## Input rows
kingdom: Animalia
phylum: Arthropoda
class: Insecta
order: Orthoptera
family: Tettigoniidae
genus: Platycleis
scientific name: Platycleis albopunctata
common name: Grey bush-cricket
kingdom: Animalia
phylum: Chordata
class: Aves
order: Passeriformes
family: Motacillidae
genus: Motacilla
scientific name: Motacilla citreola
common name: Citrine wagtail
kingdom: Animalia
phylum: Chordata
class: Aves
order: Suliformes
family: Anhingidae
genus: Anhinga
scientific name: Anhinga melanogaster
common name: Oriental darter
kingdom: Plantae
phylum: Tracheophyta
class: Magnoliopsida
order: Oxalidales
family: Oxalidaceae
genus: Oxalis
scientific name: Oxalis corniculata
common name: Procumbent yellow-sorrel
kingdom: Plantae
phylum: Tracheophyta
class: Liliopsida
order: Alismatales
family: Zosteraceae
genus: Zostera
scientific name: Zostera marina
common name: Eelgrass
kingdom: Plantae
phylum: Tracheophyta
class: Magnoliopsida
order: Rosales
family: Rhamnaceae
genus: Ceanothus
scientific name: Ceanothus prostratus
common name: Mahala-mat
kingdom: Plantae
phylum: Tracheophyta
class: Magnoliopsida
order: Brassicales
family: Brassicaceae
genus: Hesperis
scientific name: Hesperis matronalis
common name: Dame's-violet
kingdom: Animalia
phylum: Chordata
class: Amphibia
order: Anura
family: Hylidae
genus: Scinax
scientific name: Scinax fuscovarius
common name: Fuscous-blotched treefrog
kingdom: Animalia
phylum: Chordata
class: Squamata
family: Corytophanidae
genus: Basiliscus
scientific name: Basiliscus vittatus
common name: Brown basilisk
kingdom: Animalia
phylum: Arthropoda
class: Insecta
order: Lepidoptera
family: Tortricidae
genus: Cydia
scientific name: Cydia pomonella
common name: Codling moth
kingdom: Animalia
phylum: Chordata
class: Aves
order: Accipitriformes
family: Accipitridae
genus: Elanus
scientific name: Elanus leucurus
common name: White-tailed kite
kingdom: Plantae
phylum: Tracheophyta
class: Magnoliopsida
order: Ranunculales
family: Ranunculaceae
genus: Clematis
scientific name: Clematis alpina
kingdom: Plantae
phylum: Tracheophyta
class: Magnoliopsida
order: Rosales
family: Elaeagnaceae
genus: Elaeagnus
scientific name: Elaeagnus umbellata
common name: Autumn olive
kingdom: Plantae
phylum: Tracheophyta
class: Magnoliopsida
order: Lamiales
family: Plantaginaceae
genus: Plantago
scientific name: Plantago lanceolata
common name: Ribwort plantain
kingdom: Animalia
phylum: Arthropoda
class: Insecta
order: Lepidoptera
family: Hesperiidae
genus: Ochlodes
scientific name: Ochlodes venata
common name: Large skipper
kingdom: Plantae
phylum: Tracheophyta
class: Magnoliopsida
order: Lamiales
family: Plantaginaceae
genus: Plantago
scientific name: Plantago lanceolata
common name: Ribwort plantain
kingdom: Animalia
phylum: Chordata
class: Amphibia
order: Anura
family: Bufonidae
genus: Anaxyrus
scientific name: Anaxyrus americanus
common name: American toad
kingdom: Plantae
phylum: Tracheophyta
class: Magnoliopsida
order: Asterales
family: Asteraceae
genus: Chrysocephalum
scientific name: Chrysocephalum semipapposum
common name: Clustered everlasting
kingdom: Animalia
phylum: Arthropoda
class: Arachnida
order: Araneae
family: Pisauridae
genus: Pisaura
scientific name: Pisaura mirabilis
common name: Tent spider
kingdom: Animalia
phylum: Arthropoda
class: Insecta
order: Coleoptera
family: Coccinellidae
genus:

## Stated problem
Rewrite the listing above, swapping "common name" for "vernacular name" wherever it appears and leaving everything else unchanged.

## Worked answer
kingdom: Animalia
phylum: Arthropoda
class: Insecta
order: Orthoptera
family: Tettigoniidae
genus: Platycleis
scientific name: Platycleis albopunctata
vernacular name: Grey bush-cricket
kingdom: Animalia
phylum: Chordata
class: Aves
order: Passeriformes
family: Motacillidae
genus: Motacilla
scientific name: Motacilla citreola
vernacular name: Citrine wagtail
kingdom: Animalia
phylum: Chordata
class: Aves
order: Suliformes
family: Anhingidae
genus: Anhinga
scientific name: Anhinga melanogaster
vernacular name: Oriental darter
kingdom: Plantae
phylum: Tracheophyta
class: Magnoliopsida
order: Oxalidales
family: Oxalidaceae
genus: Oxalis
scientific name: Oxalis corniculata
vernacular name: Procumbent yellow-sorrel
kingdom: Plantae
phylum: Tracheophyta
class: Liliopsida
order: Alismatales
family: Zosteraceae
genus: Zostera
scientific name: Zostera marina
vernacular name: Eelgrass
kingdom: Plantae
phylum: Tracheophyta
class: Magnoliopsida
order: Rosales
family: Rhamnaceae
genus: Ceanothus
scientific name: Ceanothus prostratus
vernacular name: Mahala-mat
kingdom: Plantae
phylum: Tracheophyta
class: Magnoliopsida
order: Brassicales
family: Brassicaceae
genus: Hesperis
scientific name: Hesperis matronalis
vernacular name: Dame's-violet
kingdom: Animalia
phylum: Chordata
class: Amphibia
order: Anura
family: Hylidae
genus: Scinax
scientific name: Scinax fuscovarius
vernacular name: Fuscous-blotched treefrog
kingdom: Animalia
phylum: Chordata
class: Squamata
family: Corytophanidae
genus: Basiliscus
scientific name: Basiliscus vittatus
vernacular name: Brown basilisk
kingdom: Animalia
phylum: Arthropoda
class: Insecta
order: Lepidoptera
family: Tortricidae
genus: Cydia
scientific name: Cydia pomonella
vernacular name: Codling moth
kingdom: Animalia
phylum: Chordata
class: Aves
order: Accipitriformes
family: Accipitridae
genus: Elanus
scientific name: Elanus leucurus
vernacular name: White-tailed kite
kingdom: Plantae
phylum: Tracheophyta
class: Magnoliopsida
order: Ranunculales
family: Ranunculaceae
genus: Clematis
scientific name: Clematis alpina
kingdom: Plantae
phylum: Tracheophyta
class: Magnoliopsida
order: Rosales
family: Elaeagnaceae
genus: Elaeagnus
scientific name: Elaeagnus umbellata
vernacular name: Autumn olive
kingdom: Plantae
phylum: Tracheophyta
class: Magnoliopsida
order: Lamiales
family: Plantaginaceae
genus: Plantago
scientific name: Plantago lanceolata
vernacular name: Ribwort plantain
kingdom: Animalia
phylum: Arthropoda
class: Insecta
order: Lepidoptera
family: Hesperiidae
genus: Ochlodes
scientific name: Ochlodes venata
vernacular name: Large skipper
kingdom: Plantae
phylum: Tracheophyta
class: Magnoliopsida
order: Lamiales
family: Plantaginaceae
genus: Plantago
scientific name: Plantago lanceolata
vernacular name: Ribwort plantain
kingdom: Animalia
phylum: Chordata
class: Amphibia
order: Anura
family: Bufonidae
genus: Anaxyrus
scientific name: Anaxyrus americanus
vernacular name: American toad
kingdom: Plantae
phylum: Tracheophyta
class: Magnoliopsida
order: Asterales
family: Asteraceae
genus: Chrysocephalum
scientific name: Chrysocephalum semipapposum
vernacular name: Clustered everlasting
kingdom: Animalia
phylum: Arthropoda
class: Arachnida
order: Araneae
family: Pisauridae
genus: Pisaura
scientific name: Pisaura mirabilis
vernacular name: Tent spider
kingdom: Animalia
phylum: Arthropoda
class: Insecta
order: Coleoptera
family: Coccinellidae
genus:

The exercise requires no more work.